Chemogenetic activation of Gi-coupled DREADDs in astrocytes facilitates eCB-LTD. (A) Schematic drawing depicting the use of Gq- or Gi-coupled DREADDs to activate pathways that putatively could stimulate or depress astrocytic function. (B) Viral transfection of the DREADD virus was visualized with mCherry (red).

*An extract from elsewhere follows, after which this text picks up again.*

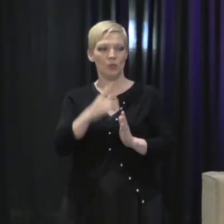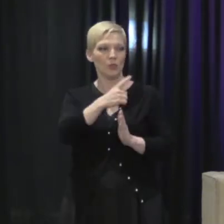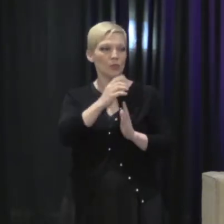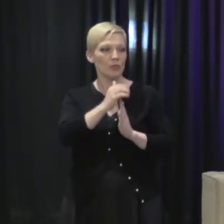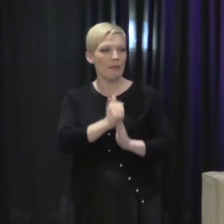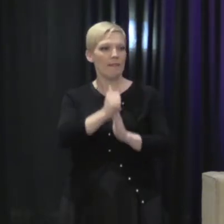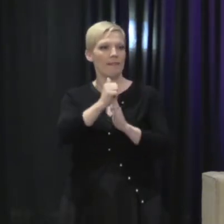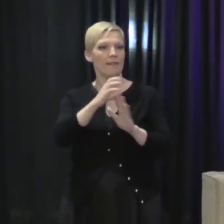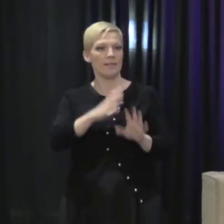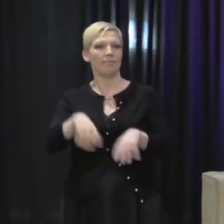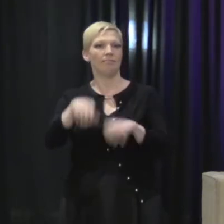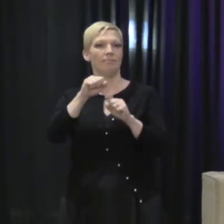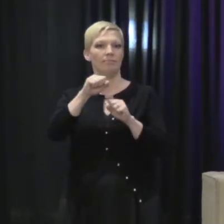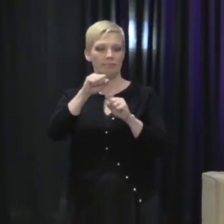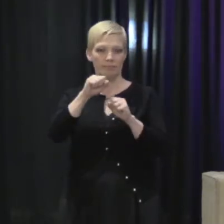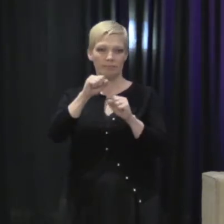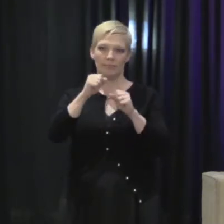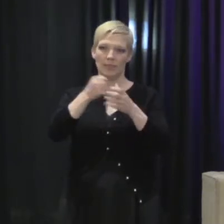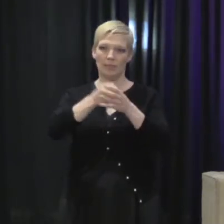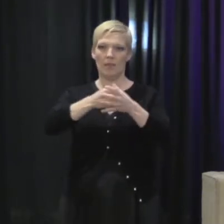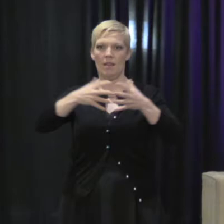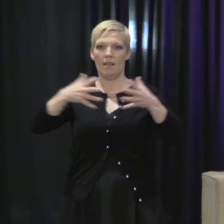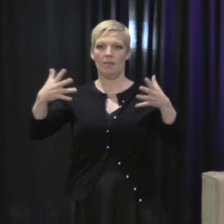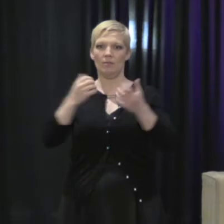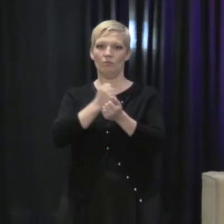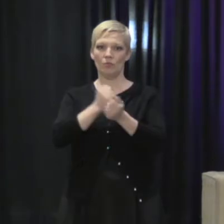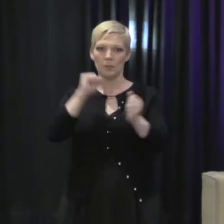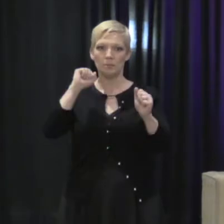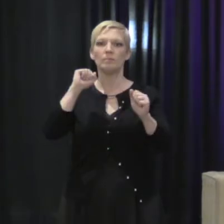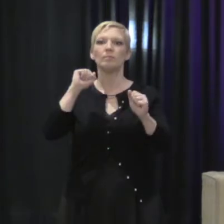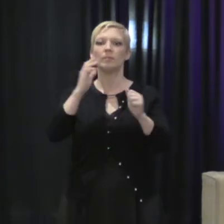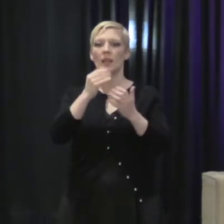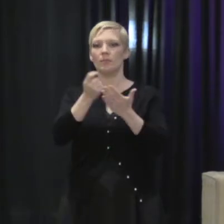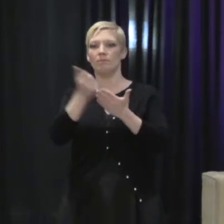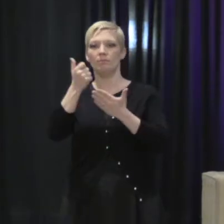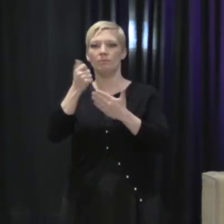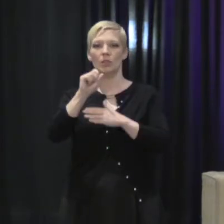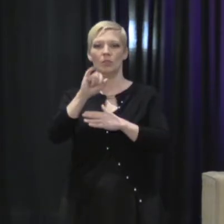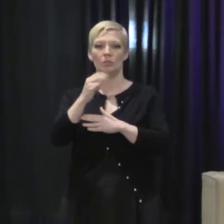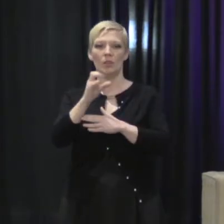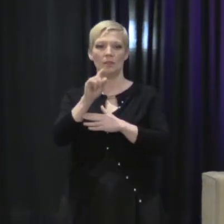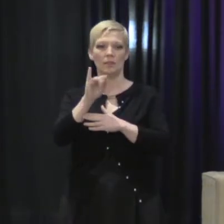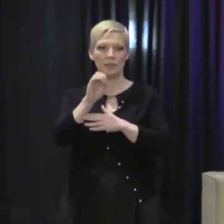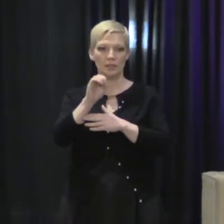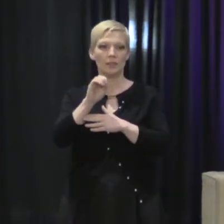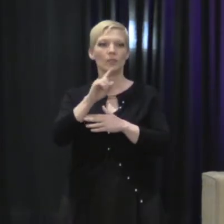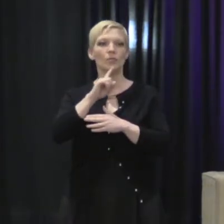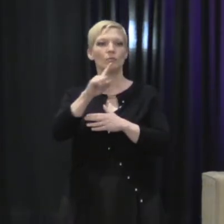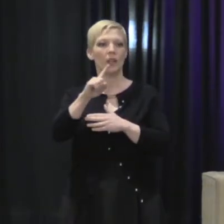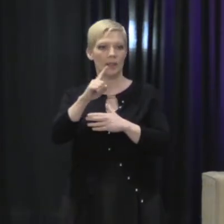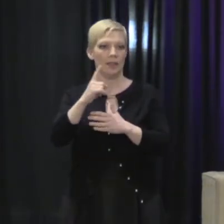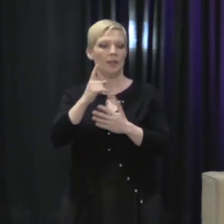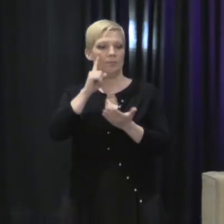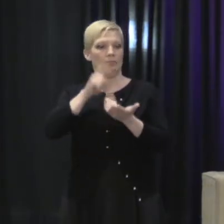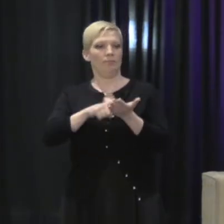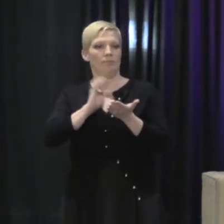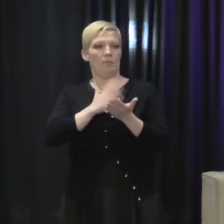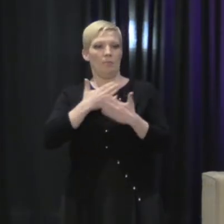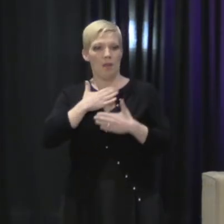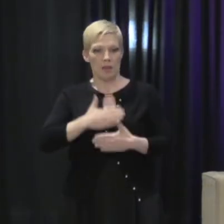the helm of expanding freedom and eradicating injustice by centering our bodies and our desires and our personal autonomy.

The rectangle marks the approximate position of the cannula track; note that there was no damage to the brain tissue following viral injection. While mCherry could be visualized in some cells surrounding the cannula track and even in cells located in the cortex, the circle demonstrates the main area of transfection. Calibration: 1 mm. CC: corpus callosum. (C) Perfusion with CNO (10 μM) slightly depressed the PS amplitude in all treatment groups. (D) Re-baselining-evoked PS amplitudes revealed an enhanced HFS-LTD in CNO-perfused slices expressing Gi-DREADDs targeting GFAP. (E) Bar graph demonstrating the PS amplitudes following bath perfusion with CNO (2 μM) for 30 min. A significant depression of evoked potentials was selectively observed in brain slices expressing Gi-DREADDs. (F) Immunohistochemical staining showing GFAP-expressing astrocytes in green, neurons visualized by NeuN in blue, and the DREADD conjugated with mCherry in red. mCherry was associated with cells expressing GFAP. Calibration: 50 µm. (G) Pretreatment with a lower dose of CNO still facilitated HFS-LTD in slices transfected with Gi-DREADDs targeting GFAP compared to the control. (H) The PPR was enhanced following HFS in both Gq-DREADD- and Gi-DREADD-expressing slices, indicative of the reduced probability for transmitter release. Data are mean values ± sem. Arrows mark time-points for HFS. n = number of recordings, taken from at least four animals. * p < 0.05; ** p < 0.01.

Figure 3

Blockade of connexins facilitates HFS-LTD. (A,B) The gap-junction uncoupler carbenoxolone disodium (100 µM) significantly depressed the evoked PS amplitude and increased the PPR. (C) Pretreatment with carbenoxolone enhanced HFS-LTD. (D) Carbenoxolone-induced facilitation of HFS-LTD at excitatory synapses was confirmed in whole-cell recordings. Note the evoked EPSCs during carbenoxolone perfusion (black) and after HFS (gray) in the upper right panel. Calibration: 100 pA, 25 ms. (E) Carbenoxolone disodium did not facilitate the synaptic depression induced by the CB1R agonist WIN55,212-2 (2 µM). (F) Schematic drawing demonstrating how carbenoxolone treatment would prevent gap-junction coupling and putatively impair the release of gliotransmitters via hemichannels built up by connexins. Data are presented as mean values ± SEM. Arrows mark time-points for HFS. n = number of recordings, taken from at least three animals. ** p < 0.01, *** p < 0.001.

Figure 4

Enhanced glutamatergic signaling may underly the facilitation of HFS-LTD. (A) Inhibition of astrocytic glutamate uptake produced synaptic depression in brain slices from both male and female rats. (B) Slices pretreated with TFB-TBOA were more susceptible to HFS-LTD. (C) TFB-TBOA did not influence the synaptic depression induced by the CB1R agonist. (D) Neither the mGluR2/3 antagonist LY 341495 nor the NMDA receptor antagonist APV prevented the synaptic depression induced by FC. (E) The PPR was significantly enhanced by FC in slices pretreated by FC. (F) Schematic drawing depicting a putative mechanism for how astrocytes may regulate eCB signaling. Inhibition of astrocyte function not only results in impaired glutamate clearance and reduced release of the substrate glutamine, but also the reduced release of gliotransmitters and bioactive molecules, including kynurenic acid, which normally would suppress NMDA receptor activation. Increased levels of glutamate in combination with reduced inhibition of NMDA receptors could lead to increased postsynaptic activation of glutamatergic receptors, resulting in increased postsynaptic calcium, which would promote eCB production and release. (G) APV blocked the ability of FC to promote HFS-LTD. (H) Example traces demonstrating evoked potentials at baseline and following APV (upper traces) and in other slices during incubation in APV + FC followed by HFS (lower traces). Calibration: 0.2 mV, 2 ms. Data are presented as mean values ± SEM. n = number of recordings, taken from at least four animals. Arrows mark time-points for HFS. ** p < 0.01; *** p < 0.001.